Imagine, por exemplo, famílias que, ao enriquecerem, aumentam o consumo de peixes além da taxa de reprodução da espécie, levando à extinção. Esse desequilíbrio, por sua vez, pode aumentar os preços, pressionando essas mesmas famílias a retornarem à pobreza. Em outras palavras, podemos optar por um crescimento sustentável, limitado e sistemicamente consciente ou por uma redução imediata da pobreza que, a médio e longo prazo, comprometerá essas pessoas e as gerações futuras – mas não ambos!
Outro exemplo pode ser observado entre grupos religiosos ortodoxos, como os Haredim, em Israel. Muitos deles vivem em extrema pobreza, e a solução mais imediata parece ser a redistribuição de renda. No entanto, uma abordagem mais sintética revela que a raiz dessa pobreza é, em grande parte, uma questão política: seus líderes exercem influência para limitar a educação básica, restringindo matérias como matemática e ciências e sua participação no exército, o que reduz sua integração social.
A falta de participação no mercado de trabalho impede o desenvolvimento do capital humano. Ainda há o incentivo contínuo para ter muitos filhos, frequentemente além de suas capacidades econômicas. A redistribuição de renda, paradoxalmente, contribui para a manutenção do status quo, pois remove os incentivos para mudanças estruturais.

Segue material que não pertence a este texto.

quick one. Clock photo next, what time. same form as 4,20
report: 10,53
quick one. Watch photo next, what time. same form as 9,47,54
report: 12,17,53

Agora me diga: quantas pessoas imaginariam que os repasses de renda poderiam ser parte da causa da pobreza, em vez de sua solução? E quantas pessoas têm a noção de que sem resolver a questão política subjacente, não conseguiremos enfrentar o problema da pobreza de maneira eficaz e duradoura?
Para enfrentar esses desafios, precisamos urgentemente de uma cultura global que priorize uma visão sintética dos problemas da humanidade, valorizando o método científico, a mensuração objetiva e o foco nos resultados, em vez de simplesmente enfatizar esforços e boas intenções.
Entretanto, o sistema político atual prioriza o curto prazo e as narrativas em detrimento da essência e da verdade. Somente uma revisão do modelo republicano poderá nos libertar das limitações que a estrutura governamental impõe à sociedade global na busca por soluções para os desafios que nos ameaçam. Esse novo código cultural deve ser incorporado nas constituições. Chamei minha proposta de GOD – Genesis Oriented Democracy; saiba mais neste artigo.
Como disse Václav Havel - Primeiro presidente da República Tcheca: "Sem uma revolução global na esfera da consciência humana, nada mudará para melhor na esfera do nosso ser como humanos".